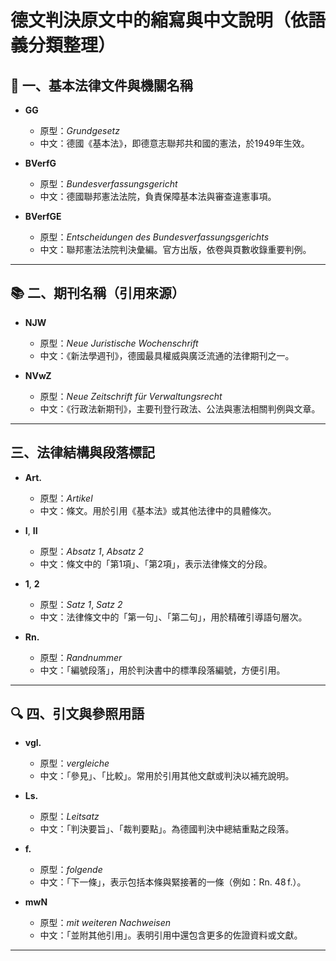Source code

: # 德文判決原文中的縮寫與中文說明（依語義分類整理）

## 📘 一、基本法律文件與機關名稱

- **GG**  
  - 原型：*Grundgesetz*  
  - 中文：德國《基本法》，即德意志聯邦共和國的憲法，於1949年生效。


- **BVerfG**  
  - 原型：*Bundesverfassungsgericht*  
  - 中文：德國聯邦憲法法院，負責保障基本法與審查違憲事項。

- **BVerfGE**  
  - 原型：*Entscheidungen des Bundesverfassungsgerichts*  
  - 中文：聯邦憲法法院判決彙編。官方出版，依卷與頁數收錄重要判例。

---

## 📚 二、期刊名稱（引用來源）

- **NJW**  
  - 原型：*Neue Juristische Wochenschrift*  
  - 中文：《新法學週刊》，德國最具權威與廣泛流通的法律期刊之一。

- **NVwZ**  
  - 原型：*Neue Zeitschrift für Verwaltungsrecht*  
  - 中文：《行政法新期刊》，主要刊登行政法、公法與憲法相關判例與文章。

---

## 三、法律結構與段落標記

- **Art.**  
  - 原型：*Artikel*  
  - 中文：條文。用於引用《基本法》或其他法律中的具體條次。

- **I**, **II**  
  - 原型：*Absatz 1*, *Absatz 2*  
  - 中文：條文中的「第1項」、「第2項」，表示法律條文的分段。

- **1**, **2**  
  - 原型：*Satz 1*, *Satz 2*  
  - 中文：法律條文中的「第一句」、「第二句」，用於精確引導語句層次。

- **Rn.**  
  - 原型：*Randnummer*  
  - 中文：「編號段落」，用於判決書中的標準段落編號，方便引用。

***

## 🔍 四、引文與參照用語

- **vgl.**  
  - 原型：*vergleiche*  
  - 中文：「參見」、「比較」。常用於引用其他文獻或判決以補充說明。

- **Ls.**  
  - 原型：*Leitsatz*  
  - 中文：「判決要旨」、「裁判要點」。為德國判決中總結重點之段落。

- **f.**  
  - 原型：*folgende*  
  - 中文：「下一條」，表示包括本條與緊接著的一條（例如：Rn. 48 f.）。

- **mwN**  
  - 原型：*mit weiteren Nachweisen*  
  - 中文：「並附其他引用」。表明引用中還包含更多的佐證資料或文獻。

***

□ □ □

• **WORK ITEM**: Exclude every image and return the material above exactly.

• **WRITTEN ANSWER**:
Source code

: # 德文判決原文中的縮寫與中文說明（依語義分類整理）

## 📘 一、基本法律文件與機關名稱

- **GG**  
  - 原型：*Grundgesetz*  
  - 中文：德國《基本法》，即德意志聯邦共和國的憲法，於1949年生效。


- **BVerfG**  
  - 原型：*Bundesverfassungsgericht*  
  - 中文：德國聯邦憲法法院，負責保障基本法與審查違憲事項。

- **BVerfGE**  
  - 原型：*Entscheidungen des Bundesverfassungsgerichts*  
  - 中文：聯邦憲法法院判決彙編。官方出版，依卷與頁數收錄重要判例。

---

## 📚 二、期刊名稱（引用來源）

- **NJW**  
  - 原型：*Neue Juristische Wochenschrift*  
  - 中文：《新法學週刊》，德國最具權威與廣泛流通的法律期刊之一。

- **NVwZ**  
  - 原型：*Neue Zeitschrift für Verwaltungsrecht*  
  - 中文：《行政法新期刊》，主要刊登行政法、公法與憲法相關判例與文章。

---

## 三、法律結構與段落標記

- **Art.**  
  - 原型：*Artikel*  
  - 中文：條文。用於引用《基本法》或其他法律中的具體條次。

- **I**, **II**  
  - 原型：*Absatz 1*, *Absatz 2*  
  - 中文：條文中的「第1項」、「第2項」，表示法律條文的分段。

- **1**, **2**  
  - 原型：*Satz 1*, *Satz 2*  
  - 中文：法律條文中的「第一句」、「第二句」，用於精確引導語句層次。

- **Rn.**  
  - 原型：*Randnummer*  
  - 中文：「編號段落」，用於判決書中的標準段落編號，方便引用。

***

## 🔍 四、引文與參照用語

- **vgl.**  
  - 原型：*vergleiche*  
  - 中文：「參見」、「比較」。常用於引用其他文獻或判決以補充說明。

- **Ls.**  
  - 原型：*Leitsatz*  
  - 中文：「判決要旨」、「裁判要點」。為德國判決中總結重點之段落。

- **f.**  
  - 原型：*folgende*  
  - 中文：「下一條」，表示包括本條與緊接著的一條（例如：Rn. 48 f.）。

- **mwN**  
  - 原型：*mit weiteren Nachweisen*  
  - 中文：「並附其他引用」。表明引用中還包含更多的佐證資料或文獻。

***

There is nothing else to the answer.